Lors de son élection en 2015, le gouvernement Trudeau se voulait ambitieux. Dans la lettre de mandat à la ministre de la Justice, le premier ministre ne lui demandait rien de moins que de « réviser les changements apportés depuis dix ans » par les conservateurs au système de justice pénale, de donner suite à l’arrêt de la Cour suprême sur l’aide médicale à mourir, de procéder à la légalisation de la marijuana, de réformer le processus de nomination des juges et j’en passe.
La tâche était lourde, et Mme Wilson-Raybould n’a pas chômé.
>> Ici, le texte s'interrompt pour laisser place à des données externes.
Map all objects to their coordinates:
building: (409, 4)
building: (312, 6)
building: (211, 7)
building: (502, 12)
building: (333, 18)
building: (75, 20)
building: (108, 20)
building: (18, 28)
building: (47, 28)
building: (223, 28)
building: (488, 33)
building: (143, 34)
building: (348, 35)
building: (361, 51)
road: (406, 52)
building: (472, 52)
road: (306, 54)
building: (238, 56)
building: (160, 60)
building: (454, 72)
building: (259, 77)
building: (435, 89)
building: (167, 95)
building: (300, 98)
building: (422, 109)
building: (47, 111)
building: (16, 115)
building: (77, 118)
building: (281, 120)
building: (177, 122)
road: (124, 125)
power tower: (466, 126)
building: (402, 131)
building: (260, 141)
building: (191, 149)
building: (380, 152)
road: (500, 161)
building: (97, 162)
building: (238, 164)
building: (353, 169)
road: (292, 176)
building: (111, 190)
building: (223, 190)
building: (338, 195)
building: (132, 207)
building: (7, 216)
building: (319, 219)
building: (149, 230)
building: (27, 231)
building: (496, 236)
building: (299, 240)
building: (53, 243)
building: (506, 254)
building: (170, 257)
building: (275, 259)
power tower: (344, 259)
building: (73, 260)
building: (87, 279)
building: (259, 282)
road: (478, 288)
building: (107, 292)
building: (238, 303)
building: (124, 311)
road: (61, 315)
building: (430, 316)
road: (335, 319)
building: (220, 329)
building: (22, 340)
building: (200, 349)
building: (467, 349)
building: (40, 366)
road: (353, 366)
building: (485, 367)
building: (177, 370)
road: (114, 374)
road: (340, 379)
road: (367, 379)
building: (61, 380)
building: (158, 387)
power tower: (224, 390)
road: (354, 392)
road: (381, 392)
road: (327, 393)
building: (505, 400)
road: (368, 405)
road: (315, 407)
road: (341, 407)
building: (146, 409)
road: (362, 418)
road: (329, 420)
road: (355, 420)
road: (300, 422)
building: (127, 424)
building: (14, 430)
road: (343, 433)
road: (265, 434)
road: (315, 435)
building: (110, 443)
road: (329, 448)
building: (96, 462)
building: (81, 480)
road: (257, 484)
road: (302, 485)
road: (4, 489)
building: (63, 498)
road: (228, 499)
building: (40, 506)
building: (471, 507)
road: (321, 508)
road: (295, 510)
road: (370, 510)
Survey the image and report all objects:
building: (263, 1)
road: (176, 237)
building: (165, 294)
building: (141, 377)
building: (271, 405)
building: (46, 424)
Elle a d’ailleurs défendu son bilan à sa sortie de Rideau Hall : 13 projets de loi, dont certains très costauds, nouveau processus plus transparent et accessible de nomination des juges, diversification de la magistrature, directives publiques concernant la Charte des droits et libertés et la conduite des litiges avec les peuples autochtones.
Elle oublie de dire que seulement 6 de ses 13 projets de loi ont été adoptés et que 4 des 7 restants ont traîné au feuilleton entre 12 et 18 mois sans même une seconde de débat. On les a rescapés en les insérant en mars dernier dans le projet de loi C-75 réformant le Code criminel et le système judiciaire. L’adoption de ce projet avant les élections, comme celui sur le divorce et les ordonnances familiales, n’est pas chose faite. C-75 doit encore franchir l’étape du Sénat avant la fin juin.
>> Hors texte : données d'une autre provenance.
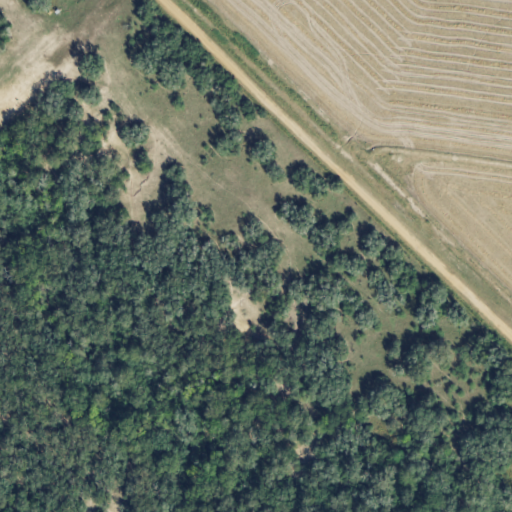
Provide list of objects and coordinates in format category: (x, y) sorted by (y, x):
road: (352, 158)
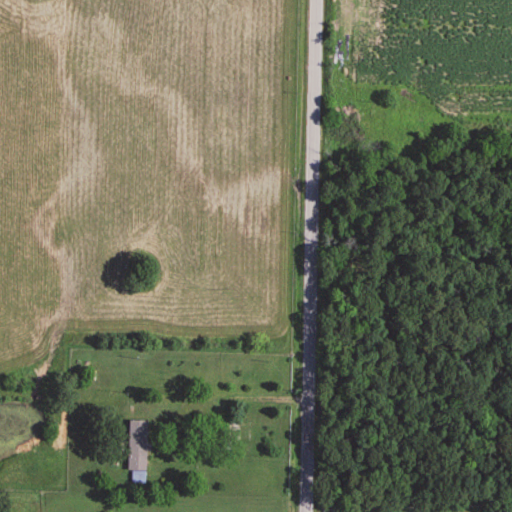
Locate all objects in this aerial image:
road: (310, 255)
road: (255, 397)
building: (134, 446)
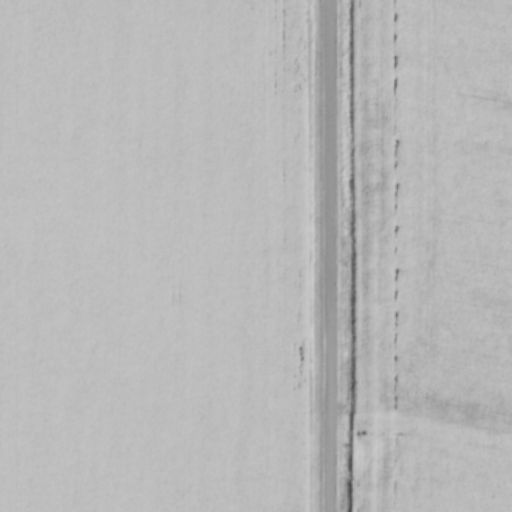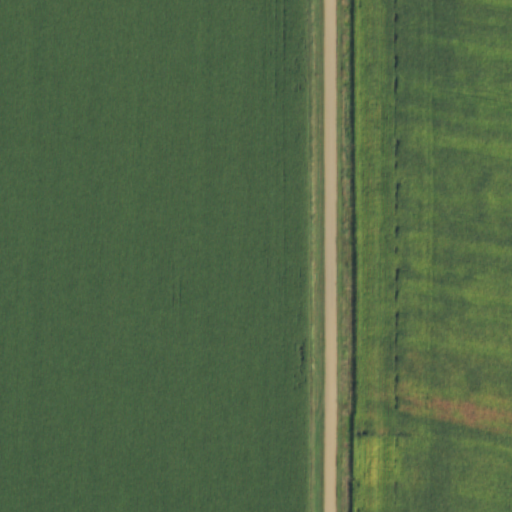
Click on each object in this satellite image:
crop: (433, 254)
road: (328, 256)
Et s’il a été généralement bien reçu, C-75 a tant tardé que la Cour suprême a eu le temps d’invalider une mesure conservatrice — les suramendes compensatoires obligatoires — avant que le projet ne puisse le faire. C-75 a aussi déçu, car il ne fait rien pour mettre fin aux effets pervers des peines minimales obligatoires.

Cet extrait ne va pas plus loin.